Va detto altresì che tutte le televisioni, generaliste e non, così come
tutte le nuove piattaforme digitali che utilizzano film, documentari, cartoni
animati e serie-tv, devono essere chiamate a contribuire al rinnovamento
del sistema audiovisivo, con quote di investimento certe. E, dal momento
che tra i diritti dello spettatore è da annoverare anche quello di poter fruire
di una narrazione di qualità, appare anche necessario dare certezza a una
quota di investimento annuale per opere innovative, capaci di sperimentare
in termini di genere, di linguaggio, di formato e di modello produttivo,
realizzate anche da nuovi autori. La creatività, la ricerca e la capacità di
innovare sono infatti l’unica grande risorsa di questa industria, una risorsa
che bene impiegata definisce e afferma la cultura e l’identità di un paese,
alimentando le esportazioni e attirando ulteriore ricchezza da investire nella
produzione.
E’ per questo che crediamo anche venuto il momento di affiancare ai
criteri di valutazione quantitativa, come l’Auditel, strumenti capaci di
garantire valutazioni qualitative attendibili e trasparenti che possano servire
da ulteriore strumento alla definizione delle linee editoriali.
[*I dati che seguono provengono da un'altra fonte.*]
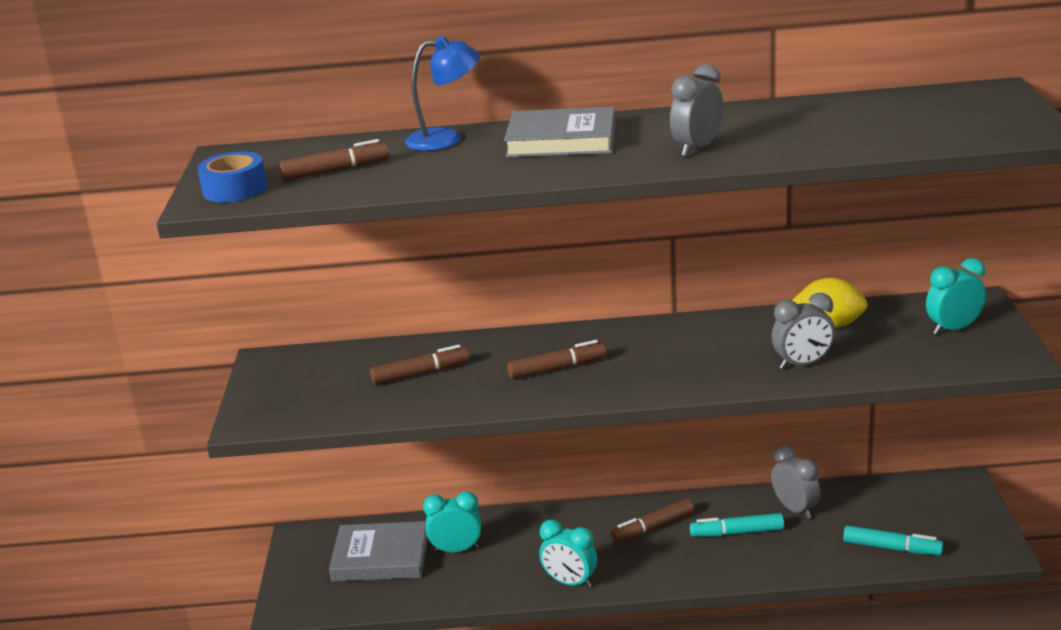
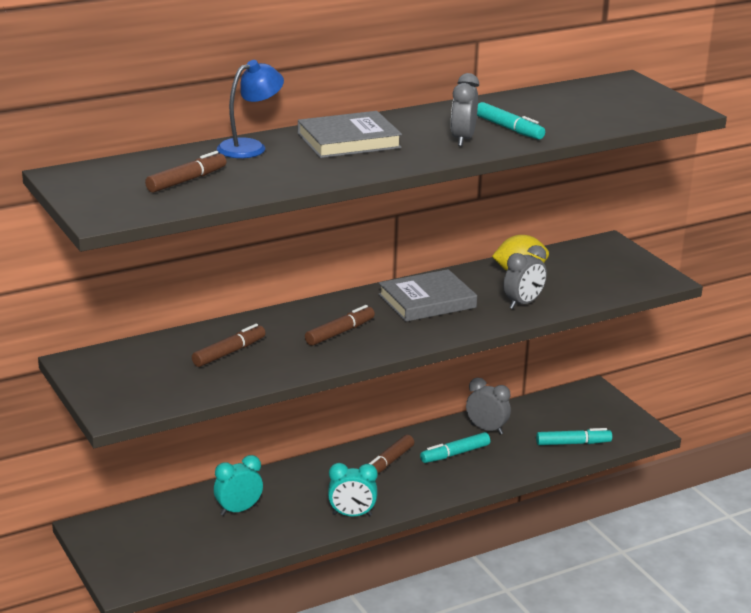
camera: 30 degrees left, 0 degrees up
blue tape [197,152,267,202] -> none
grey book [329,521,428,582] -> grey book moved to [378,269,477,322]
turquoise clock [926,258,986,335] -> none
none -> turquoise marker [477,102,545,140]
Allo stesso modo, per difendere gli interessi del telespettatore e di
chi lavora, occorre dire no una volta per tutte a fiction che pretendono di
ambientare storie maremmane nelle pampas argentine, o vicende del nostro
Ottocento in vicoli e strade mitteleuropee. La genericità forzosa
dell’ambientazione, non solo danneggia la qualità espressiva del racconto,
ma provoca la perdita di occasioni di lavoro per i nostri attori, scenografi,
maestranze. Per questo, al fine di scoraggiare forme di delocalizzazione
selvaggia, ci sembra importante che nel prossimo Contratto di Servizio, per
poter accedere a un finanziamento RAI, sia previsto anche per la fiction
l’obbligo del riconoscimento di nazionalità italiana, con le stesse clausole
previste per il cinema, a salvaguardia degli artisti e dei lavoratori del nostro
paese.
Tutto questo si può. Ma perché sia davvero possibile, occorre che il
governo Monti intervenga a livello strutturale per rinnovare profondamente
la Rai attuale, cambiando il modello di governo, garantendo la sua
autonomia dai partiti, ridefinendo criteri di assoluta trasparenza nella
selezione dei dirigenti e nell’assegnazione degli appalti. Assegnando a
quanti ricoprono ruoli di responsabilità obbiettivi che siano coerenti con la
sua missione di servizio pubblico e monitorando che vengano perseguiti
con professionalità e rigore.
Noi autori siamo pronti a fare fin da subito la nostra parte ma
chiediamo al Governo nuove regole e nuovi interlocutori. Interlocutori che
ci auguriamo finalmente all’altezza di questa missione.